Interest to the Knowledge Engineering and Knowledge Management Community
Select your choice from the options below and write its number below.

== 5 excellent
== 4 good
== 3 fair
== 2 poor
== 1 very poor

4

Novelty
Select your choice from the options below and write its number below.

== 5 excellent
== 4 good
== 3 fair
== 2 poor
== 1 very poor

4

Technical quality
Select your choice from the options below and write its number below.
== 5 excellent
== 4 good
== 3 fair
== 2 poor
== 1 very poor

3

Evaluation
Select your choice from the options below and write its number below.
== 5 excellent
== 4 good
== 3 fair
== 2 poor
== 1 not present

3

Clarity and presentation
Select your choice from the options below and write its number below.
== 5 excellent
== 4 good
== 3 fair
== 2 poor
== 1 very poor

2

Review
Please provide your textual review here.

The paper address and important and pertinent problem, i.e. the acquisition of knowledge from non ontological sources in order to bootstrap the ontology construction process for those domains that are rich in structured or semi structured data, or published as LOD. These non ontological sources can contribute to different stages of the ontology engineering lifecycle. This paper proposes to start building a new ontology by developing a module through ontological patterns and details a transformation process that extracts knowledge from multiple non ontological sources to adapt and enrich the module with ontological elements that are common across the sources, and hence are deemed trusted.

The main issue with the paper is that the presentation is high level, and not provide sufficient details to fully assess the relevance of the contribution and to assess the experimental results provided in the evaluation. The proposed process assesses the quality of knowledge that is common to the different non ontological sources according to three criteria: source reputation, source freshness and its level of agreement with the module used to bootstrap the ontology construction. These are just some of the many measures proposed in the literature. However, these measure are only described in words, and no precise mathematical formulation is provided with their formal characteristics, but the paper only mentions the weighted aggregation function. It would be useful to have a much more precise definition, and especially of the similarity between the sources and the given module. This impacts the experiments, because it is not clear the effect that each of these measure has on the evaluation and whether changing any of the used measures would change the results obtained.

One other issue concerns the merging of the different knowledge bases using logmap. One of the issues with aggregating redundant knowledge sources is that when aligning them the resulting alignment might present more candidate mappings for each given entity in that is being aligned. Logmap uses reasoning to resolve some of these cases, but for some mappings it requires some form of validation by the knowledge engineer. Is this an aspect that affects the proposed process, and if so, how?

More detailed comments
Page 8, Source quality definition. The mathematical formulation of the quality measures and criteria proposed are missing.

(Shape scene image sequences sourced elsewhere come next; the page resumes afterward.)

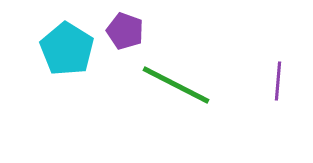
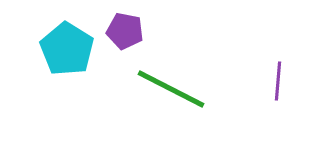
purple pentagon: rotated 9 degrees counterclockwise
green line: moved 5 px left, 4 px down
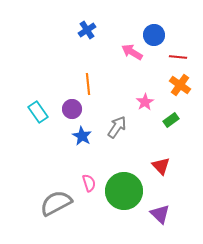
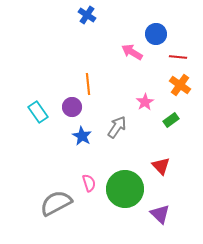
blue cross: moved 15 px up; rotated 24 degrees counterclockwise
blue circle: moved 2 px right, 1 px up
purple circle: moved 2 px up
green circle: moved 1 px right, 2 px up
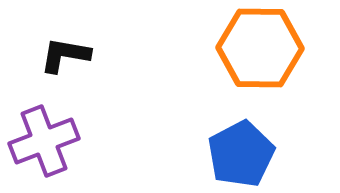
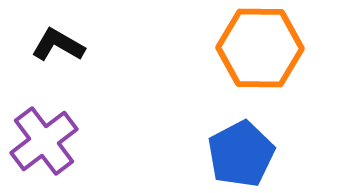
black L-shape: moved 7 px left, 10 px up; rotated 20 degrees clockwise
purple cross: rotated 16 degrees counterclockwise
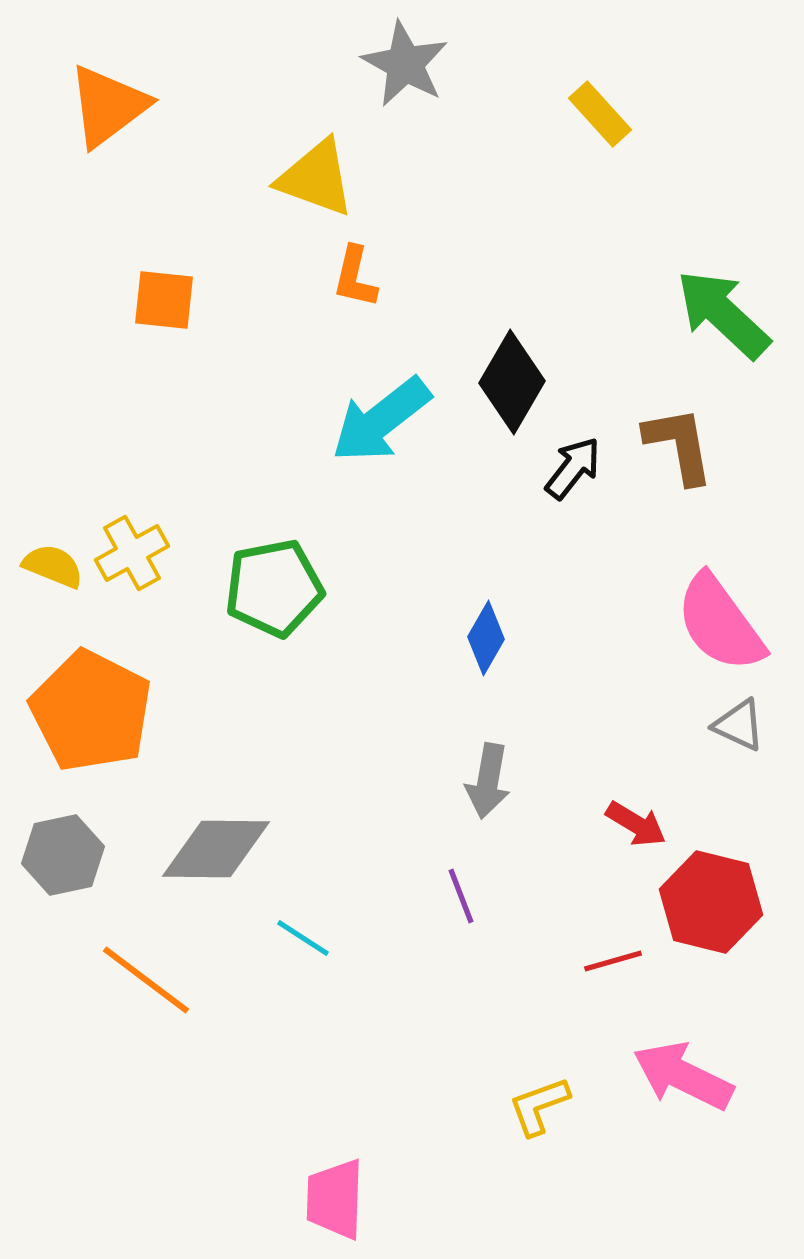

Page 10, definition of degree. If the degree(e_i, e_j) is 0 does this mean that there is no mapping or that there is no confidence or trust in the mapping between e_i and e_j? These are two different aspects, and the paper should be more clear. If a different alignment system was used, could the value of the degree function be different and hence could the mapping be considered?

Page 10, Figure 4: is x i-j on the arcs in the graph the similarity between xi and xj (i,j: 1..3)?

Page 10: definition of the sigmoid function. The sigmoid function is used to normalize the intuition of confidence, but wrt what?

Page 11: The relation hasHigherRank is extracted but not fully explained What is the role in the transformation pattern. If this is not always hierarchical it should be defined better, is the measure module dependent? is it just about generality?

Page 13, section 5.2: Only candidate with a trust score of 0.9 are extracted. How is this value determined? Have you tried varying the trust score to see whether there is a minimum trust score below which the experimental results degrade? Why not consider a trust score of 1 to consider only the entities that are certain?